I really don’t have strong feelings for or against the celebration of Valentine’s Day. I’ve always thought of it as a Hallmark holiday, created solely by retailers in the hopes of snookering members of society into buying things to prove their undying love for their significant other. That being said, I’ve never turned down flowers or chocolates.
I do, however, have strong feelings about the television commercial for Vermont Teddy Bear Company and its Bear-Gram® service that is airing every other 30 seconds and will likely increase in intensity (if that’s even possible) as February 14 nears.
The commercial shows a good-looking package-delivery man (Is there any other kind?) dropping off Bear-Grams to beautiful women in an office setting and at their homes. The women are blown away by the surprise of receiving a packaged stuffed bear dressed specifically for her. It’s like each of their significant others knew exactly what each woman desired most on Valentine’s Day, the most hallowed day of love: a dressed-up stuffed animal.

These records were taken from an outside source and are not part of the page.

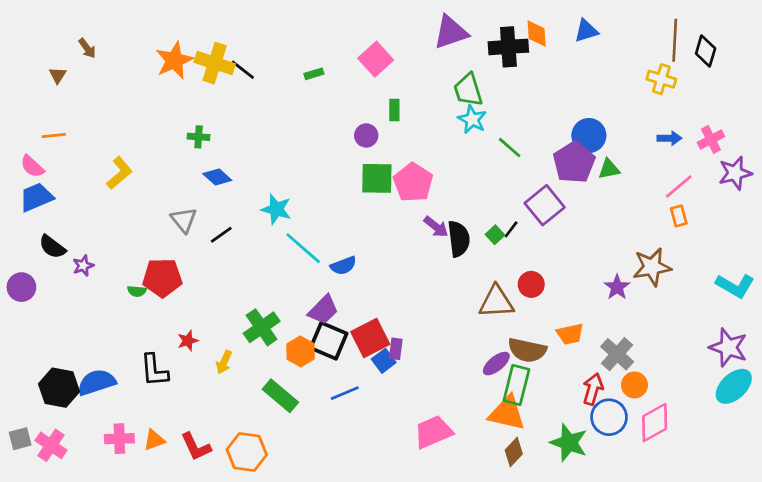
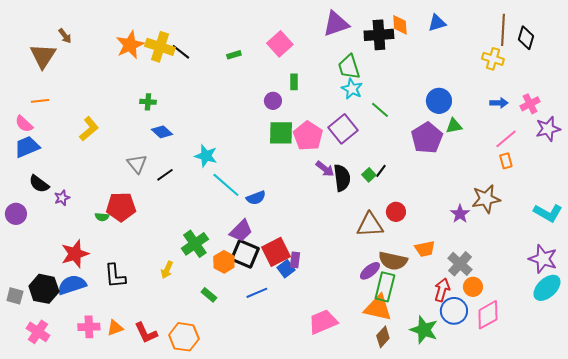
brown triangle: (58, 75) -> (43, 56), size x2.0
purple pentagon: (574, 162) -> (427, 138), moved
purple square: (545, 205) -> (343, 129), moved
red star: (188, 341) -> (75, 254), moved, size x1.8
green rectangle: (280, 396) -> (209, 295), size x0.6
gray square: (20, 439) -> (15, 296), moved, turned 30

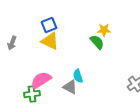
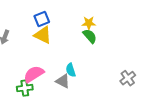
yellow star: (104, 30) -> (89, 23), moved

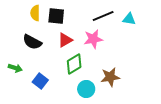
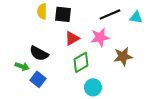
black semicircle: (32, 42) -> (39, 53), moved
brown star: (110, 77) -> (123, 56), moved
blue square: (40, 81) -> (38, 79), moved

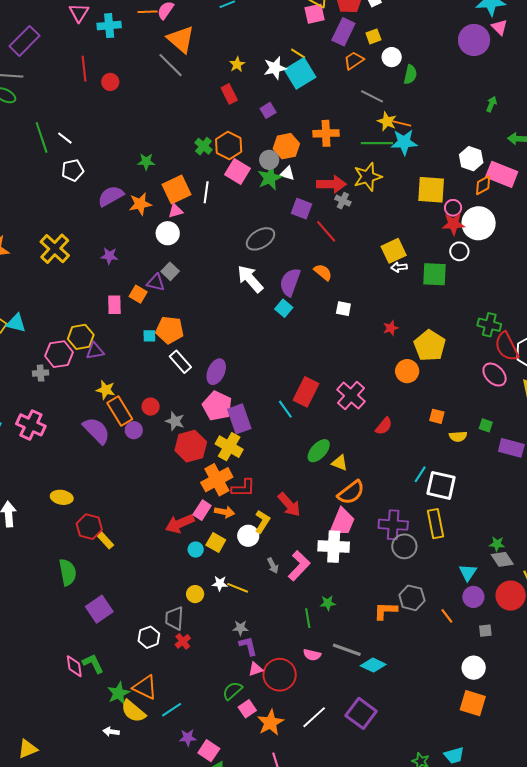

Here is a sampling of the Bear-Grams being opened:
The Redhot Redneck Bear. Now, that’s awesome. OK, so, maybe it’s just me, but I can’t help but think the women in this commercial are faking their extreme excitement in receiving a boxed-up teddy bear for Valentine’s Day because, well, they’re being reimbursed. Hopefully, handsomely. I suspect they are secretly thinking, “If my guy even thinks about sending me one of these, I’m going to punch him in the face.”
I’m not an advocate of punching your significant other in his/her face, but one really ought to think long and hard about whether an adult male or an adult female really wants to unwrap a stuffed animal. On any day of the year.
Unless a baby shower is involved. And even then, I’d reconsider my gift choice. But, I digress.